> [Selected passage]
_ _ _ _
I realize that a lot of this needs to go in the document(s), but I hope I
have at least indicated that this has had some thought given to it, and
that I don't yet see situations where this makes anything worse, and in
most cases offers benefit even at relatively sparse deployment.

Brian

On Fri, Mar 31, 2017 at 9:01 PM, Job Snijders <job@ntt.net> wrote:

> Dear colleagues,
>
> In today's IDR session (thank you for the orderly meeting, chairs &
> secretary!) the topic of 'well-known BGP community vs BGP Path
> attribute' came up, in context of having a marker to signify or signal a
> route's audience [Sriram] https://datatracker.ietf.org/
> meeting/98/agenda/idr/
>
> I've come to the conclusion that we have no choice other then to use a
> well-known communities for boolean functions like the ones currently on
> the table.
>
> There are a number of significant advantages to using communities, that
> in my opinion outweigh the perceived benefit of introducing a new path
> attribute. This is asserted from a deployment process and adoption rate
> perspective. Throughout this email I'll refer to the _function_ of the
> path attribute/community as "feature X". Most reasons relate to
> "accelerated" deployment rates. With "accelerated" I'm referring to a
> 2-3 year timescale rather then 8+ years. I'll share my analysis below.
>
> We have to assume that there are many networks which might (from this
> moment on) _never_ upgrade their software to the required newer software
> to support feature X natively. There are a number of reasons why a
> network might never receive the necessary software upgrades: the network
> choose to continue using devices well after the End-of-Sale/Support/Life
> date for economic reasons. Some networks use hardware longer then the
> vendor intended, sometimes because the operator disagreed with the
> vendor's view on longevity. Like some of you, I've travelled to regions
> of the world where a good router, is a router without bullet holes in
> it, in such cases you'll have to make things work with whatever was
> loaded on there. In other cases, the vendor simply has gone bankrupt,
> and the network has to make do with what is available on their sparing
> shelves until the hardware is fully amortised.
>
> With the above in mind, I'd argue that for many BGP features it is
> entirely acceptable to state "upgrade your software and receive awesome
> feature Y!". But in the instance of routing security, one might need to
> salvage as much as one can in existing deployments, for altruistic
> reasons.
>
> I think it is fair to assume that in all cases, the BGP speakers will
> support RFC 1997 BGP Communities. We can also assume that the device
> supports neighbor-specific routing policy options to (at the very least)
> match, and subsequently deny or permit based on the RFC 1997 community.
>
> Another interesting (perhaps underappreciated) angle is that there are
> both open source and commercial ancillary configuration management
> systems on the market, which will happily manage devices which were not
> upgraded to support Feature X natively. When vendor B doesn't want to
> implement native support for Feature X, perhaps the ancillary third
> market will support Feature X on vendor B.
_ _ _ _
> [Provided material]
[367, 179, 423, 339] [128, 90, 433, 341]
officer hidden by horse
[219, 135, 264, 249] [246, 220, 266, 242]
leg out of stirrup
_ _ _ _
> [Exercise] Can you quote the BGP communities email between "I realize that" and "relatively sparse deployment.", inclusive? The data stands apart from the BGP communities email and isn't connected to it.

> [Result for this exercise]
I realize that a lot of this needs to go in the document(s), but I hope I
have at least indicated that this has had some thought given to it, and
that I don't yet see situations where this makes anything worse, and in
most cases offers benefit even at relatively sparse deployment.